Sommes-nous entrain de dire qu’après plus d’un demi-siècle après les indépendances nous ne pouvons rien faire sans la France ?
Dans une récente publication, nous nous interrogions sur la nécessité d’une souveraineté monétaire pour la transformation systémique de l’économie Sénégalaise souhaitée par les nouvelles autorités. Nous déplorions aussi l’absence d’une feuille de route sur la possibilité de battre une monnaie nationale si la stratégie actuelle de concertation avec les autres pays membres de l’UEMOA pour une vraie souveraineté monétaire n’aboutit pas à la sortie de la France de la gouvernance du franc CFA et à une véritable indépendante politique monétaire et une politique de change.
Nous demeurons convaincus que ces négociations / discussions n’aboutiront pas aux résultats escomptés. Au vu des lenteurs et des péripéties dans les négociations de 1980 à nos jours, ce serait une exception historique de voir des reformes drastiques sortir des discussions envisagées au niveau sous-régional et régional sur la question monétaire
Dans cette perspective, le Sénégal doit prendre les devants et se préparer à battre sa propre monnaie nationale comme la plupart des pays africains et du monde (1)
Et ceci pour éviter que la France ne prenne l’initiative de démanteler les accords économiques et financiers qui constituent le socle de la zone franc du fait de ses problèmes économiques (crise économique, flambée de la dette publique , augmentation du déficit budgétaire, taux de chômage très élevé , inflation galopante, malaise économique et social, et une hausse vertigineuse des défaillances d’entreprises) et politiques (instabilité/vulnérabilité institutionnelle) et son désir de raffermir ses relations économiques et financières avec d’autre pays africains émergents (tels que l’Afrique du Sud, le Nigeria, L’Éthiopie, et le Kenya).

• [Données affichées]:
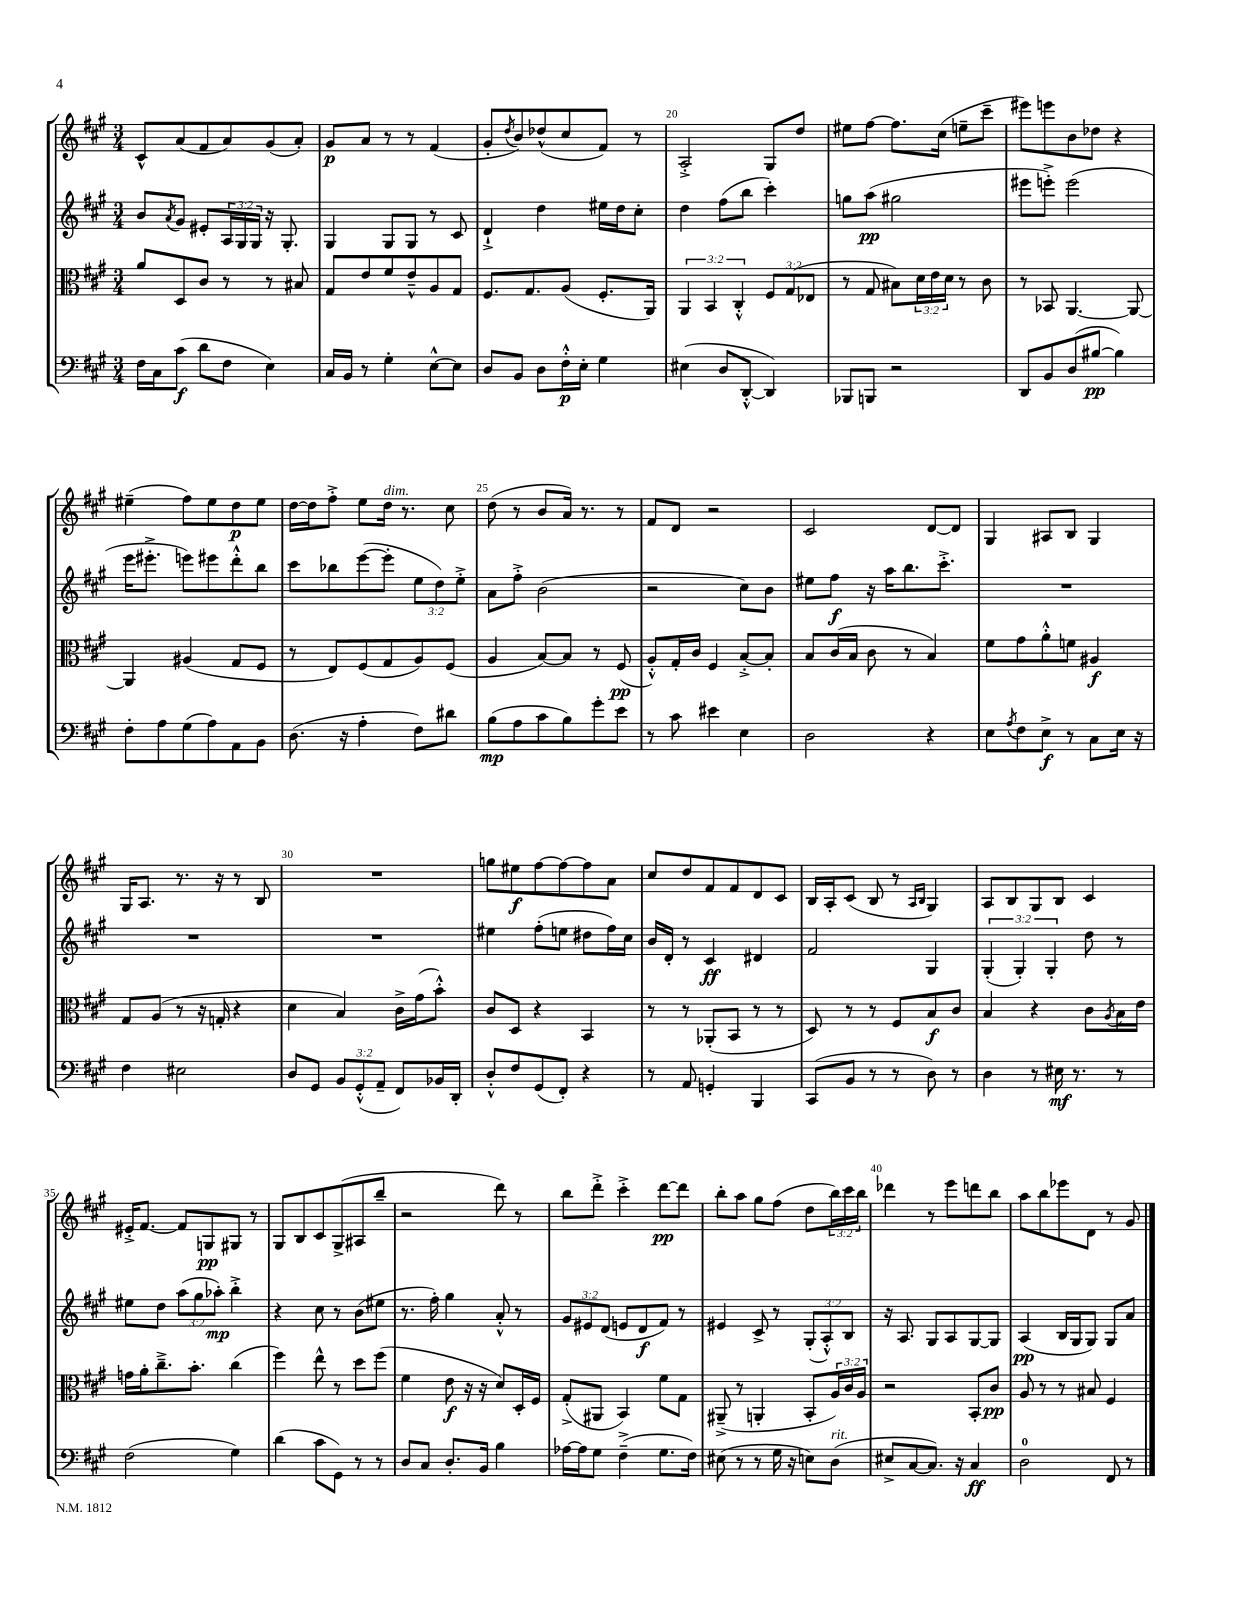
<<
\new StaffGroup <<
\new Staff = "s0" {
    \clef treble \key a \major \numericTimeSignature \time 3/4 \override Staff.TupletNumber.text = #tuplet-number::calc-fraction-text
    cis'8-^ a'8( fis'8 a'8) gis'8( a'8-.) |
    gis'8\p a'8 r8 r8 fis'4( |
    gis'8-. \acciaccatura { d''8 } b'8) des''8-^( cis''8 fis'8) r8 |
    a2-.-> gis8 d''8 |
    eis''8 fis''8~ fis''8. cis''16( e''8-- cis'''8-- |
    eis'''8) e'''8 b'8 des''8 r4 |
    eis''4--( fis''8) eis''8 d''8\p eis''8 |
    d''16~ d''16 fis''8-.-> e''8 d''16^\markup { \italic "dim." } r8. cis''8 |
    d''8( r8 b'8 a'16) r8. r8 |
    fis'8 d'8 r2 |
    cis'2 d'8~ d'8 |
    gis4 ais8 b8 gis4 |
    gis16 a8. r8. r16 r8 b8 |
    R2. |
    g''8 eis''8\f fis''8~ fis''8~ fis''8 a'8 |
    cis''8 d''8 fis'8 fis'8 d'8 cis'8 |
    b16 a16-. cis'8( b8 r8 \grace { a16 b16 } gis4) |
    a8 b8 gis8 b8 cis'4 |
    eis'16-.-> fis'8.~ fis'8 g8\pp gis8 r8 |
    gis8 b8 cis'8 gis8->( ais8 b''8-- |
    r2 d'''8) r8 |
    b''8 d'''8-.-> cis'''4-.-> d'''8~\pp d'''8 |
    b''8-. a''8 gis''8 fis''8( d''8 \tuplet 3/2 { b''16) cis'''16 b''16 } |
    des'''4 r8 e'''8 d'''8 b''8 |
    a''8 b''8 ees'''8 d'8 r8 gis'8 \bar "|." |
}
\new Staff = "s1" {
    \clef treble \key a \major \numericTimeSignature \time 3/4 \override Staff.TupletNumber.text = #tuplet-number::calc-fraction-text
    b'8 \acciaccatura { a'8 } gis'8 eis'8-. \tuplet 3/2 { a16 gis16 gis16 } r16 gis8.-. |
    gis4 gis8 gis8 r8 cis'8 |
    d'4-!-> d''4 eis''16 d''16 cis''8-. |
    d''4 fis''8( b''8 cis'''4-.) |
    g''8 a''8\pp( gis''2 |
    eis'''8 e'''8-.->) e'''2( |
    e'''16 eis'''8.-.-> e'''8) eis'''8 d'''8-.-^ b''8 |
    cis'''8 bes''8 e'''8~( e'''8-. \tuplet 3/2 { e''8 d''8) e''8-.-> } |
    a'8 fis''8-.-> b'2( |
    r2 cis''8) b'8 |
    eis''8 fis''8\f r16 a''16 b''8. cis'''8.-.-> |
    R2. |
    R2. |
    R2. |
    eis''4 fis''8-.( e''8 dis''8 fis''16) cis''16 |
    b'16 d'16-. r8 cis'4\ff dis'4 |
    fis'2 gis4 |
    \tuplet 3/2 { gis4-.( gis4-.) gis4-. } d''8 r8 |
    eis''8 d''8 \tuplet 3/2 { a''8( gis''8 aes''8-.\mp) } b''4-.-> |
    r4 cis''8 r8 b'8( eis''8 |
    r8. fis''16-.) gis''4 a'8-.-^ r8 |
    \tuplet 3/2 { gis'8 eis'8 d'8( } e'8 d'8\f fis'8) r8 |
    eis'4 cis'8-> r8 \tuplet 3/2 { gis8-.( a8-.-^) b8 } |
    r16 a8. gis8 a8 gis8~ gis8 |
    a4\pp( b16 gis16 gis8) gis8 a'8 \bar "|." |
}
\new Staff = "s2" {
    \clef alto \key a \major \numericTimeSignature \time 3/4 \override Staff.TupletNumber.text = #tuplet-number::calc-fraction-text
    a'8 d8 cis'8 r8 r8 bis8 |
    gis8 e'8 fis'8 e'8---^ a8 gis8 |
    fis8. gis8. a8( fis8.-. a,16) |
    \tuplet 3/2 { a,4 b,4 cis4-.-^ } \tuplet 3/2 { fis8 gis8( ees8 } |
    r8 gis8 bis8) \tuplet 3/2 { d'16 e'16 d'16 } r8 cis'8 |
    r8 bes,8 a,4.~ a,8~ |
    a,4 ais4( gis8 fis8 |
    r8 e8) fis8( gis8 a8) fis8( |
    a4 b8~) b8 r8 fis8\pp( |
    a8-.-^) gis16-. cis'16 fis4 b8~-.-> b8-. |
    b8 cis'16( b16 cis'8 r8 b4) |
    fis'8 gis'8 a'8-.-^ f'8 ais4\f |
    gis8 a8( r8 r16 g16-. r4 |
    d'4 b4) cis'16-> gis'16( b'8-.-^) |
    cis'8 d8 r4 b,4 |
    r8 r8 aes,8-.( b,8 r8 r8 |
    d8) r8 r8 fis8 b8\f cis'8 |
    b4 r4 cis'8 \acciaccatura { a8 } b16 e'16 |
    g'16 a'16-. cis''8.---> b'8.-. cis''4( |
    fis''4) e''8-^ r8 d''8 fis''8( |
    fis'4 e'8\f r16 r16 d'8) d16-. fis16 |
    gis8-.->( ais,8 b,4) fis'8 gis8 |
    ais,8--->( r8 a,4-. b,8-. \tuplet 3/2 { a16) cis'16 a16 } |
    r2 b,8-. cis'8\pp |
    a8 r8 r8 bis8 fis4 \bar "|." |
}
\new Staff = "s3" {
    \clef bass \key a \major \numericTimeSignature \time 3/4 \override Staff.TupletNumber.text = #tuplet-number::calc-fraction-text
    fis16 cis16 cis'8\f( d'8 fis8 e4) |
    cis16 b,16 r8 gis4-. e8~-^ e8 |
    d8 b,8 d8 fis16-.-^\p e16-. gis4 |
    eis4( d8 d,8~-.-^ d,4) |
    bes,,8 b,,8 r2 |
    d,8 b,8 d8( bis8~\pp bis4) |
    fis8-. a8 gis8( a8) a,8 b,8 |
    d8.( r16 a4-. fis8) dis'8 |
    b8\mp( a8 cis'8 b8) gis'8-. e'8 |
    r8 cis'8 eis'4 e4 |
    d2 r4 |
    e8 \acciaccatura { a8 } fis8 e8->\f r8 cis8 e16 r16 |
    fis4 eis2 |
    d8 gis,8 \tuplet 3/2 { b,8 gis,8-.-^( a,8-- } fis,8) bes,16 d,16-. |
    d8-.-^ fis8 gis,8( fis,8-.) r4 |
    r8 a,8 g,4-. b,,4 |
    cis,8( b,8 r8 r8 d8) r8 |
    d4 r8 eis16\mf r8. r8 |
    fis2( gis4) |
    d'4( cis'8 gis,8) r8 r8 |
    d8 cis8 d8.-. b,16 b4 |
    aes16~ aes16 gis8 fis4--->( gis8. fis16) |
    eis8( r8 r8 gis16 r16 e8) d8^\markup { \italic "rit." }( |
    eis8-> cis8~ cis8.) r16 cis4\ff |
    d2-0 fis,8 r8 \bar "|." |
}
>>
>>
\layout { \context { \Score currentBarNumber = #17 \override BarNumber.break-visibility = ##(#f #t #t) barNumberVisibility = #(every-nth-bar-number-visible 5) } }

• [Exercice bref 1]: Dites si chacune des affirmations suivantes concorde avec l'extrait sur la souveraineté monétaire, en répondant par oui ou par non et en citant les mots décisifs du texte. (a) Le texte affirme que les négociations menées avec les pays de l'UEMOA aboutiront aux résultats escomptés. (b) Le Kenya figure parmi les pays africains émergents mentionnés. (c) Le texte recommande au Sénégal d'attendre l'issue des discussions régionales avant d'agir.
• [Exercice bref 2]: Veuillez recopier à l'identique le passage de l'extrait sur la souveraineté monétaire situé entre « Et ceci pour » et « et le Kenya). », ces deux bornes incluses.

• [Solution détaillée 1]:
(a) Non : « Nous demeurons convaincus que ces négociations / discussions n’aboutiront pas aux résultats escomptés. »
(b) Oui : « tels que l’Afrique du Sud, le Nigeria, L’Éthiopie, et le Kenya »
(c) Non : « le Sénégal doit prendre les devants et se préparer à battre sa propre monnaie nationale »

• [Solution détaillée 2]:
Et ceci pour éviter que la France ne prenne l’initiative de démanteler les accords économiques et financiers qui constituent le socle de la zone franc du fait de ses problèmes économiques (crise économique, flambée de la dette publique , augmentation du déficit budgétaire, taux de chômage très élevé , inflation galopante, malaise économique et social, et une hausse vertigineuse des défaillances d’entreprises) et politiques (instabilité/vulnérabilité institutionnelle) et son désir de raffermir ses relations économiques et financières avec d’autre pays africains émergents (tels que l’Afrique du Sud, le Nigeria, L’Éthiopie, et le Kenya).